Hanson: Insgesamt haben wir ein halbes Jahr geprobt. Ich würde mich nicht als Puppenspieler bezeichnen, aber ich versuchte ein Umfeld zu schaffen, in dem die Schauspieler sich kennen lernen konnten. Ein Umfeld, in dem sich Vertrauen und Selbstbewusstsein entwickeln können. Außerdem wollte ich schon im Vorfeld so viele Fragen wie möglich klären.

Ricore: Ihr neuestes Projekt heißt "Lucky You". Dürfen wir wieder etwas ganz anderes erwarten?

Hanson: Natürlich! Ich arbeite momentan mit Eric Roth, dem Drehbuchautor von "Insider" und "Forrest Gump" an einer Story über professionelle Pokerspieler in Las Vegas. Ich hoffe, dass diese Geschichte mein nächster Film werden wird.

Ricore: Viele Kritiker halten "8 Mile" für einen heißen Oscarkandidaten. Wie denken Sie darüber?
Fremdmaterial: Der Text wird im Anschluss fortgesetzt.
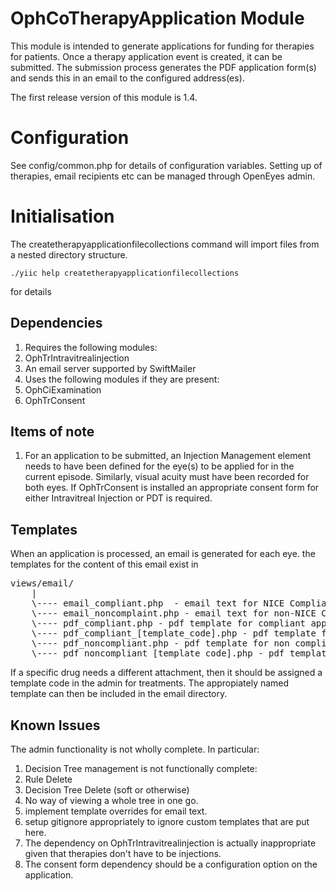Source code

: OphCoTherapyApplication Module
==============================

This module is intended to generate applications for funding for therapies for patients. Once a therapy application event
is created, it can be submitted. The submission process generates the PDF application form(s) and sends this in an email
to the configured address(es).

The first release version of this module is 1.4.

Configuration
=============

See config/common.php for details of configuration variables. Setting up of therapies, email recipients etc can be managed
through OpenEyes admin.

Initialisation
==============

The createtherapyapplicationfilecollections command will import files from a nested directory structure.

    ./yiic help createtherapyapplicationfilecollections

for details

Dependencies
------------

1. Requires the following modules:
  1. OphTrIntravitrealinjection
2. An email server supported by SwiftMailer
3. Uses the following modules if they are present:
  1. OphCiExamination
  2. OphTrConsent

Items of note
-------------

1. For an application to be submitted, an Injection Management element needs to have been defined for the eye(s) to be
applied for in the current episode. Similarly, visual acuity must have been recorded for both eyes. If OphTrConsent is
installed an appropriate consent form for either Intravitreal Injection or PDT is required.

Templates
---------

When an application is processed, an email is generated for each eye. the templates for the content of this email exist in
<pre>
views/email/
	|
	\---- email_compliant.php  - email text for NICE Compliant therapy applications
	\---- email_noncomplaint.php - email text for non-NICE Compliant therapy applications
	\---- pdf_compliant.php - pdf template for compliant applications
	\---- pdf_compliant_[template_code].php - pdf template for compliant applications
	\---- pdf_noncompliant.php - pdf template for non compliant applications
	\---- pdf_noncompliant_[template_code].php - pdf template for non compliant applications
</pre>

If a specific drug needs a different attachment, then it should be assigned a template code in the admin for treatments.
The appropiately named template can then be included in the email directory.


Known Issues
------------

The admin functionality is not wholly complete. In particular:

1. Decision Tree management is not functionally complete:
 1. Rule Delete
 2. Decision Tree Delete (soft or otherwise)
 3. No way of viewing a whole tree in one go.
2. implement template overrides for email text.
3. setup gitignore appropriately to ignore custom templates that are put here.
4. The dependency on OphTrIntravitrealinjection is actually inappropriate given that therapies don't have to be
injections.
5. The consent form dependency should be a configuration option on the application.
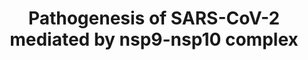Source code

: ---
annotations:
- id: PW:0000013
  parent: disease pathway
  type: Pathway Ontology
  value: disease pathway
- id: PW:0000004
  parent: regulatory pathway
  type: Pathway Ontology
  value: regulatory pathway
- id: DOID:934
  parent: disease by infectious agent
  type: Disease Ontology
  value: viral infectious disease
- id: DOID:0080600
  parent: disease by infectious agent
  type: Disease Ontology
  value: COVID-19
- id: DOID:2945
  parent: disease by infectious agent
  type: Disease Ontology
  value: severe acute respiratory syndrome
- id: PW:0000024
  parent: regulatory pathway
  type: Pathway Ontology
  value: inflammatory response pathway
authors:
- Rex D A B
- Khanspers
- Egonw
- AlexanderPico
- Eweitz
- Finterly
- IsabelWassink
citedin:
- link: PMC8427577
communities:
- COVID19
description: Virus-host interactome and proteomic survey of PMBCs from COVID-19 patients
  reveal potential virulence factors influencing SARS-CoV-2 pathogenesis
last-edited: 2021-12-22
ndex: d354577a-8b70-11eb-9e72-0ac135e8bacf
organisms:
- Homo sapiens
redirect_from:
- /index.php/Pathway:WP4884
- /instance/WP4884
- /instance/WP4884_rr124646
revision: r124646
schema-jsonld:
- '@context': https://schema.org/
  '@id': https://wikipathways.github.io/pathways/WP4884.html
  '@type': Dataset
  creator:
    '@type': Organization
    name: WikiPathways
  description: Virus-host interactome and proteomic survey of PMBCs from COVID-19
    patients reveal potential virulence factors influencing SARS-CoV-2 pathogenesis
  keywords:
  - CD2
  - CD247
  - CD3E
  - CD3G
  - CD4
  - CD8A
  - CD8B
  - CRP
  - FYN
  - HLA-DRA
  - HLA-DRB1
  - HLA-DRB4
  - HLA-DRB5
  - IGHE
  - IGHG1
  - IGHG2
  - IGHG4
  - IGLC2
  - IGLL1
  - IL-6
  - IL-8
  - LBP
  - LCK
  - MMP25
  - NKRF
  - NLRP1
  - PRG3
  - TRAC
  - TRBC1
  - ZAP70
  - nsp10
  - nsp9
  license: CC0
  name: Pathogenesis of SARS-CoV-2 mediated by nsp9-nsp10 complex
seo: CreativeWork
title: Pathogenesis of SARS-CoV-2 mediated by nsp9-nsp10 complex
wpid: WP4884
---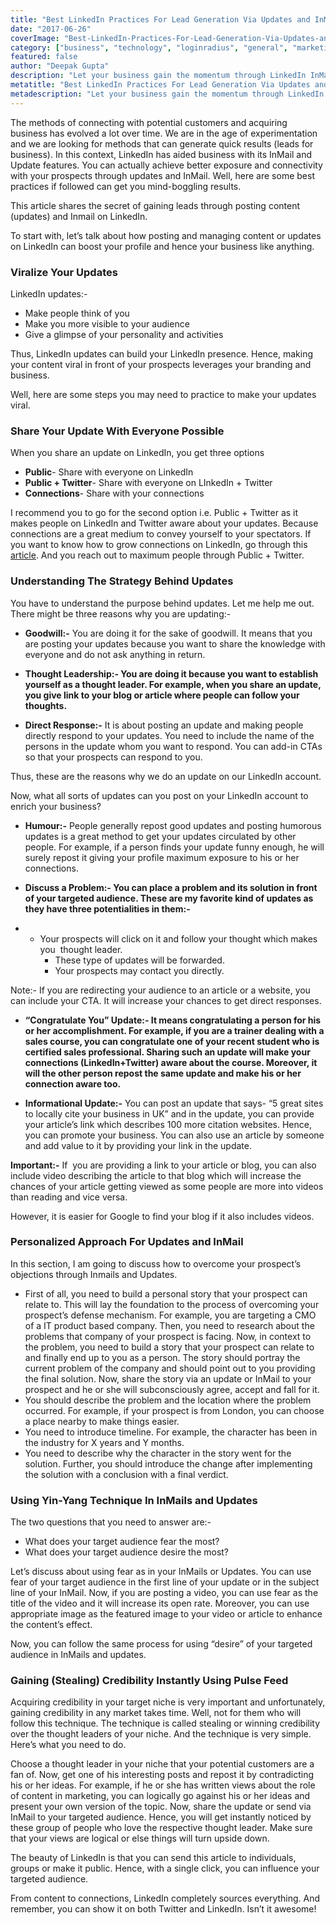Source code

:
 ```yaml
---
title: "Best LinkedIn Practices For Lead Generation Via Updates and InMail"
date: "2017-06-26"
coverImage: "Best-LinkedIn-Practices-For-Lead-Generation-Via-Updates-and-InMail.jpg"
category: ["business", "technology", "loginradius", "general", "marketing"]
featured: false 
author: "Deepak Gupta"
description: "Let your business gain the momentum through LinkedIn InMail and Updates. Best practices to follow while generating leads via updates and InMail."
metatitle: "Best LinkedIn Practices For Lead Generation Via Updates and InMail"
metadescription: "Let your business gain the momentum through LinkedIn InMail and Updates. Best practices to follow while generating leads via updates and InMail."
---
```


The methods of connecting with potential customers and acquiring business has evolved a lot over time. We are in the age of experimentation and we are looking for methods that can generate quick results (leads for business). In this context, LinkedIn has aided business with its InMail and Update features. You can actually achieve better exposure and connectivity with your prospects through updates and InMail. Well, here are some best practices if followed can get you mind-boggling results. 

This article shares the secret of gaining leads through posting content (updates) and Inmail on LinkedIn.

To start with, let’s talk about how posting and managing content or updates on LinkedIn can boost your profile and hence your business like anything.

### **Viralize Your Updates**

LinkedIn updates:-

- Make people think of you
- Make you more visible to your audience
- Give a glimpse of your personality and activities

Thus, LinkedIn updates can build your LinkedIn presence. Hence, making your content viral in front of your prospects leverages your branding and business.

Well, here are some steps you may need to practice to make your updates viral. 

### **Share Your Update With Everyone Possible**

When you share an update on LinkedIn, you get three options

- **Public**\- Share with everyone on LinkedIn
- **Public + Twitter**\- Share with everyone on LInkedIn + Twitter
- **Connections**\- Share with your connections

I recommend you to go for the second option i.e. Public + Twitter as it makes people on LinkedIn and Twitter aware about your updates. Because connections are a great medium to convey yourself to your spectators. If you want to know how to grow connections on LinkedIn, go through this [article](https://www.loginradius.com/blog/fuel/2017/06/linkedin-the-best-prospecting-tool-chapter-3/). And you reach out to maximum people through Public + Twitter.

### **Understanding The Strategy Behind Updates**

You have to understand the purpose behind updates. Let me help me out. There might be three reasons why you are updating:-

- **Goodwill:-** You are doing it for the sake of goodwill. It means that you are posting your updates because you want to share the knowledge with everyone and do not ask anything in return.

- **Thought Leadership:- You are doing it because you want to establish yourself as a thought leader. For example, when you share an update, you give link to your blog or article where people can follow your thoughts.**

- **Direct Response:-** It is about posting an update and making people directly respond to your updates. You need to include the name of the persons in the update whom you want to respond. You can add-in CTAs so that your prospects can respond to you.

Thus, these are the reasons why we do an update on our LinkedIn account.

Now, what all sorts of updates can you post on your LinkedIn account to enrich your business?

- **Humour:-** People generally repost good updates and posting humorous updates is a great method to get your updates circulated by other people. For example, if a person finds your update funny enough, he will surely repost it giving your profile maximum exposure to his or her connections.

- **Discuss a Problem:- You can place a problem and its solution in front of your targeted audience. These are my favorite kind of updates as they have three potentialities in them:-**

- - Your prospects will click on it and follow your thought which makes you  thought leader.
    - These type of updates will be forwarded.
    - Your prospects may contact you directly.

Note:- If you are redirecting your audience to an article or a website, you can include your CTA. It will increase your chances to get direct responses. 

- **“Congratulate You” Update:- It means congratulating a person for his or her accomplishment. For example, if you are a trainer dealing with a sales course, you can congratulate one of your recent student who is certified sales professional. Sharing such an update will make your connections (LinkedIn+Twitter) aware about the course. Moreover, it will the other person repost the same update and make his or her connection aware too.** 

- **Informational Update:-** You can post an update that says- “5 great sites to locally cite your business in UK” and in the update, you can provide your article’s link which describes 100 more citation websites. Hence, you can promote your business. You can also use an article by someone and add value to it by providing your link in the update.

**Important:-** If  you are providing a link to your article or blog, you can also include video describing the article to that blog which will increase the chances of your article getting viewed as some people are more into videos than reading and vice versa.

However, it is easier for Google to find your blog if it also includes videos. 

### **Personalized Approach For Updates and InMail**

In this section, I am going to discuss how to overcome your prospect’s objections through Inmails and Updates.

- First of all, you need to build a personal story that your prospect can relate to. This will lay the foundation to the process of overcoming your prospect’s defense mechanism. For example, you are targeting a CMO of a IT product based company. Then, you need to research about the problems that company of your prospect is facing. Now, in context to the problem, you need to build a story that your prospect can relate to and finally end up to you as a person. The story should portray the current problem of the company and should point out to you providing the final solution. Now, share the story via an update or InMail to your prospect and he or she will subconsciously agree, accept and fall for it. 
- You should describe the problem and the location where the problem occurred. For example, if your prospect is from London, you can choose a place nearby to make things easier.
- You need to introduce timeline. For example, the character has been in the industry for X years and Y months.
- You need to describe why the character in the story went for the solution. Further, you should introduce the change after implementing the solution with a conclusion with a final verdict.

### **Using Yin-Yang Technique In InMails and Updates**

The two questions that you need to answer are:-

- What does your target audience fear the most?
- What does your target audience desire the most?

Let’s discuss about using fear as in your InMails or Updates. You can use fear of your target audience in the first line of your update or in the subject line of your InMail. Now, if you are posting a video, you can use fear as the title of the video and it will increase its open rate. Moreover, you can use appropriate image as the featured image to your video or article to enhance the content’s effect.

Now, you can follow the same process for using “desire” of your targeted audience in InMails and updates.

### **Gaining (Stealing) Credibility Instantly Using Pulse Feed**

Acquiring credibility in your target niche is very important and unfortunately, gaining credibility in any market takes time. Well, not for them who will follow this technique. The technique is called stealing or winning credibility over the thought leaders of your niche. And the technique is very simple. Here’s what you need to do.

Choose a thought leader in your niche that your potential customers are a fan of. Now, get one of his interesting posts and repost it by contradicting his or her ideas. For example, if he or she has written views about the role of content in marketing, you can logically go against his or her ideas and present your own version of the topic. Now, share the update or send via InMail to your targeted audience. Hence, you will get instantly noticed by these group of people who love the respective thought leader. Make sure that your views are logical or else things will turn upside down.

The beauty of LinkedIn is that you can send this article to individuals, groups or make it public. Hence, with a single click, you can influence your targeted audience.

From content to connections, LinkedIn completely sources everything. And remember, you can show it on both Twitter and LinkedIn. Isn’t it awesome!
Hanson: Ehrlich gesagt mache ich mir darüber keine Gedanken. Wenn wir nominiert werden, freue ich mich natürlich. Immerhin sorgt der Oscar für Furore und lockt Zuschauer in die Kinos. Aber eigentlich mag ich es nicht, dass Filme wie bei einem Pferderennen gegeneinander antreten. Filme sollte man nicht vergleichen.